I recall the days before we had the cool measuring tools we have now - and just did trial and error using the old "turn the die down 1/4 turn" as came with the dies. Talk about "approximations"!
Yes, I know. But I didn't resize these cases, they came that way from Starline.
 
Yes, I know. But I didn't resize these cases, they came that way from Starline.
When you live long enough, you experience more failures...

I often catch flak on the forum for suggesting beginners include measurements of their virgin brass.... now you know why.

When we first started playing with AR platforms to be able to utilize Comm Block ammo (7.62x39, 5.45x39, etc.) we found some of the hammer springs being used without issues on our ammo would have statistical failures on the Comm Block stuff.
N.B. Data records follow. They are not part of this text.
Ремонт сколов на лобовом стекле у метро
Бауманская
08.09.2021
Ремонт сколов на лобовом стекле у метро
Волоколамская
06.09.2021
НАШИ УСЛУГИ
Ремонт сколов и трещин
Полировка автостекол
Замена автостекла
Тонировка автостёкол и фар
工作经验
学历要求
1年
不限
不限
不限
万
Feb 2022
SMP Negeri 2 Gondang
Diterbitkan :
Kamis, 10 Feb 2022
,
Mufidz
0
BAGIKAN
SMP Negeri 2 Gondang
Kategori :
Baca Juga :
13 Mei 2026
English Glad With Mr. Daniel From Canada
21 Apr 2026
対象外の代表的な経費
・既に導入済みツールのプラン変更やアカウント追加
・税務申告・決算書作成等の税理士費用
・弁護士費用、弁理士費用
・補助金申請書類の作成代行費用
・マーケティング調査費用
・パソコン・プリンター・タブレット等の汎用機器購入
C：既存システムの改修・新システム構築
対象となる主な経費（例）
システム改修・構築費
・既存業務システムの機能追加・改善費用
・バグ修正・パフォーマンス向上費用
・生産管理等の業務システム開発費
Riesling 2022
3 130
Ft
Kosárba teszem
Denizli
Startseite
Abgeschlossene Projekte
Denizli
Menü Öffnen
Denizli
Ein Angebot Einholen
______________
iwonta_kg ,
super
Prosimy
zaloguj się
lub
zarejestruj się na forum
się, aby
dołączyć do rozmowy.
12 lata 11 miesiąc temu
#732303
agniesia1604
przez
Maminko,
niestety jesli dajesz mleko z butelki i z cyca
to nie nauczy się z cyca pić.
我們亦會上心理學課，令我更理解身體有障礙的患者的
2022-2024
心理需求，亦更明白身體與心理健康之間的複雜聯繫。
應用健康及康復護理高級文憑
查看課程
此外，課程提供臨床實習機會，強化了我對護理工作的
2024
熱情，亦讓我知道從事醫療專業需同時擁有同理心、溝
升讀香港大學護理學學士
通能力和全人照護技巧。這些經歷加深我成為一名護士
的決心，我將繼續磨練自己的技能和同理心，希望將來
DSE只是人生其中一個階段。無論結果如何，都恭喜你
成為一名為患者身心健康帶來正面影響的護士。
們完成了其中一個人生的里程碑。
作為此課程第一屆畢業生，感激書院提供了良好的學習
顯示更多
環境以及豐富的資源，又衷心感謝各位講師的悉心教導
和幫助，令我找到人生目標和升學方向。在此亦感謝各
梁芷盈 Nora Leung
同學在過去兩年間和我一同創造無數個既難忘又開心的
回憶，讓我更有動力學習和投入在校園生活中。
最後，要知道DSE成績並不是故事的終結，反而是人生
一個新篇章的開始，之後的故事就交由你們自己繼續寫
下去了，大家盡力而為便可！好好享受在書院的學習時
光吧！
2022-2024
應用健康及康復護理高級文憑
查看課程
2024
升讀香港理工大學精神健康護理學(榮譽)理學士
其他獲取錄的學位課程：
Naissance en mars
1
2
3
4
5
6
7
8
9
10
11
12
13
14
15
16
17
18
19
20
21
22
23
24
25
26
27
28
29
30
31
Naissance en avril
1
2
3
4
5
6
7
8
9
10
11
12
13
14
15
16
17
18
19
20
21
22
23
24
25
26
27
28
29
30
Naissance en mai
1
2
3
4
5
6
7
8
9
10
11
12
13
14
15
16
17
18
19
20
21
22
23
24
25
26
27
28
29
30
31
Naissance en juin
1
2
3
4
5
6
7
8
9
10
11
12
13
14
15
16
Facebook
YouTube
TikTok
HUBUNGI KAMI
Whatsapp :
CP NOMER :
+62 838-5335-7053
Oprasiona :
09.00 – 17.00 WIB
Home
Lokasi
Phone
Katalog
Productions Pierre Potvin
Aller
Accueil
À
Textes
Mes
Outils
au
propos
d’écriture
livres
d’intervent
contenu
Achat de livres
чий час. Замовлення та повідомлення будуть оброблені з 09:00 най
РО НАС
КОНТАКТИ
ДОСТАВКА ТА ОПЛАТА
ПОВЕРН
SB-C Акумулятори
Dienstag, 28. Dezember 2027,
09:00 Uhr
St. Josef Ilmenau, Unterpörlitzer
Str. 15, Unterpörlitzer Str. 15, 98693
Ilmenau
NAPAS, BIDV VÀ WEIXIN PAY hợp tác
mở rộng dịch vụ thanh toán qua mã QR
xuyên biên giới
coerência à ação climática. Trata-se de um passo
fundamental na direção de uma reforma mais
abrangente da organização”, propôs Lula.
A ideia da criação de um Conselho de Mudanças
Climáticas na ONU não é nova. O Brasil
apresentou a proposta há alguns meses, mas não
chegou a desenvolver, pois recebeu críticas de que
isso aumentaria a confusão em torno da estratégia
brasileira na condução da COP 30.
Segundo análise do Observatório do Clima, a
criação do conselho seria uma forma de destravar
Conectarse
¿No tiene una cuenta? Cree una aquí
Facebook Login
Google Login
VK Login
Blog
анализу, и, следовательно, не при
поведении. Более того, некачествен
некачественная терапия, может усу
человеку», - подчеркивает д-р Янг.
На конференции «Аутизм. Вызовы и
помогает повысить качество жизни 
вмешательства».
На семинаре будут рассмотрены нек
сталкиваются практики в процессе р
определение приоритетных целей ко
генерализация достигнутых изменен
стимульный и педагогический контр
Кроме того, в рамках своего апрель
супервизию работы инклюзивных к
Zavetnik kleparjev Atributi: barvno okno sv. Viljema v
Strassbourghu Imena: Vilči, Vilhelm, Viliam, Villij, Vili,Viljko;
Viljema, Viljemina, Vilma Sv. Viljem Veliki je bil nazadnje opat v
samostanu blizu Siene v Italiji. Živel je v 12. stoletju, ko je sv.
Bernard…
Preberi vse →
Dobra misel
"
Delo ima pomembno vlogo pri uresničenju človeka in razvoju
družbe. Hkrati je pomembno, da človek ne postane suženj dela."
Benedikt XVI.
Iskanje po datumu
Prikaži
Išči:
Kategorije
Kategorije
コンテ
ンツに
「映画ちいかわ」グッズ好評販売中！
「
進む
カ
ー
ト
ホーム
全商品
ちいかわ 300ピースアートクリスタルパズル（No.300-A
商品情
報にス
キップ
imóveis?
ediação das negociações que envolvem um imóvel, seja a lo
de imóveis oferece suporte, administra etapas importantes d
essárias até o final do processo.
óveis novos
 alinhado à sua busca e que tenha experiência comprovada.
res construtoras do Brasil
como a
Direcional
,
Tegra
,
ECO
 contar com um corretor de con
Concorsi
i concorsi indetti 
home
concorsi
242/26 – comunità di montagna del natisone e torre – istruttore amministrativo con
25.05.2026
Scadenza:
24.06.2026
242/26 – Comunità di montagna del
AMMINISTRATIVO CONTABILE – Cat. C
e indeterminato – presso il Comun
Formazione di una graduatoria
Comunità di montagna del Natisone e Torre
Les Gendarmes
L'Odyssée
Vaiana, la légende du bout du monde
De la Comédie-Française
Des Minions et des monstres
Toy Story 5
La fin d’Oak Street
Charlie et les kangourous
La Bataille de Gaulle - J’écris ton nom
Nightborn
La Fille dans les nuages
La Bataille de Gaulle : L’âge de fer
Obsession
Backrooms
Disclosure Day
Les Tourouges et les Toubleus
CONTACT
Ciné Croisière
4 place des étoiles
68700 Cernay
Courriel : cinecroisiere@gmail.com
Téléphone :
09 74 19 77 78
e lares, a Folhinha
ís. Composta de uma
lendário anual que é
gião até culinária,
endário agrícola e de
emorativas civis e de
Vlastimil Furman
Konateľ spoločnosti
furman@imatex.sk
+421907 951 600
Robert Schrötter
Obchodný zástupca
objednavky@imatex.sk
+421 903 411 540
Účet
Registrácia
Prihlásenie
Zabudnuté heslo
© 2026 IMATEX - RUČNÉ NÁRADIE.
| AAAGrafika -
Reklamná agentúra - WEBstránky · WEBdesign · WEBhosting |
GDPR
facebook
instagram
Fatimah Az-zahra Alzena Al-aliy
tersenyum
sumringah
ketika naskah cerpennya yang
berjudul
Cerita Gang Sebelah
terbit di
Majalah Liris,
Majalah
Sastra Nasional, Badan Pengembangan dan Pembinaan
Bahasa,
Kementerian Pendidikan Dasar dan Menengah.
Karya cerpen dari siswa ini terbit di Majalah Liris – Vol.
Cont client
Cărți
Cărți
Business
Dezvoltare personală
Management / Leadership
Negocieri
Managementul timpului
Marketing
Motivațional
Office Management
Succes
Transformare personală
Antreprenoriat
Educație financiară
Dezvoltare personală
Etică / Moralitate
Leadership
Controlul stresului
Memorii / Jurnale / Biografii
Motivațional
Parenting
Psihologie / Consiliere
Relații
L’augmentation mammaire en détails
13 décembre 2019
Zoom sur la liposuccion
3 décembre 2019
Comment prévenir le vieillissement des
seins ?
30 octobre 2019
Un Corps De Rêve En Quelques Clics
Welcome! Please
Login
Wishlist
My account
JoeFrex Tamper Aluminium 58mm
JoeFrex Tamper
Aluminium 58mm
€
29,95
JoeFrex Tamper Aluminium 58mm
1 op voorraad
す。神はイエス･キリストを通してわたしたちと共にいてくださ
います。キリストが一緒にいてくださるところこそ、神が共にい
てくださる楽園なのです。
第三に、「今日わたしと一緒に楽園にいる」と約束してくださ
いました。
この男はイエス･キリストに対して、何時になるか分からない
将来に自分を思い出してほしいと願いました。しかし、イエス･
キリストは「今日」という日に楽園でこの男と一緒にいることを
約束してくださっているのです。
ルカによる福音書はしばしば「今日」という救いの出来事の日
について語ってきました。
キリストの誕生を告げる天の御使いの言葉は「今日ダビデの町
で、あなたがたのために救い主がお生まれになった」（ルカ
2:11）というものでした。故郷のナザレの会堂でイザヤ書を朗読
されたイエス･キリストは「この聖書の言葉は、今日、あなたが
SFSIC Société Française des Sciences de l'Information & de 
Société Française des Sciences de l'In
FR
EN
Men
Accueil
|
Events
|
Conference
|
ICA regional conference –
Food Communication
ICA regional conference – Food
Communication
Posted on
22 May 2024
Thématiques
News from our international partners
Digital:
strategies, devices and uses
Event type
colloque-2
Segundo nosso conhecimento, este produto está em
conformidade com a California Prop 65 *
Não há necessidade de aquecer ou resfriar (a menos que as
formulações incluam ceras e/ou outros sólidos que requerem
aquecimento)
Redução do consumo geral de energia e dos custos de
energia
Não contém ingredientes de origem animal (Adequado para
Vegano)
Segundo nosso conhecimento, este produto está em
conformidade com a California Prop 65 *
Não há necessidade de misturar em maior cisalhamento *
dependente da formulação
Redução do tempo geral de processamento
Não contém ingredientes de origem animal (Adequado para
Thus, the enhanced firing pins and upgraded springs were borne.

When you play around with AR platforms, it is good to keep things like alternate known value spring sets for the hammer and enhanced firing pins just in case you actually run into some Comm Block primers with the hard cups.

You may want to give an enhanced firing pin and spring set a try after you screen that brass and sort out the short shoulders, it may help salvage the brass and it takes all of about 5 minutes to swap out those parts and then put them back again once you have the first cycle done.
 
When you live long enough, you experience more failures...

I often catch flak on the forum for suggesting beginners include measurements of their virgin brass.... now you know why.

When we first started playing with AR platforms to be able to utilize Comm Block ammo (7.62x39, 5.45x39, etc.) we found some of the hammer springs being used without issues on our ammo would have statistical failures on the Comm Block stuff. Thus, the enhanced firing pins and upgraded springs were borne.

When you play around with AR platforms, it is good to keep things like alternate known value spring sets for the hammer and enhanced firing pins just in case you actually run into some Comm Block primers with the hard cups.

You may want to give an enhanced firing pin and spring set a try after you screen that brass and sort out the short shoulders, it may help salvage the brass and it takes all of about 5 minutes to swap out those parts and then put them back again once you have the first cycle done.
That's a good idea, I had to do that to my 7.62x39 upper in order to get it to run tula ammo.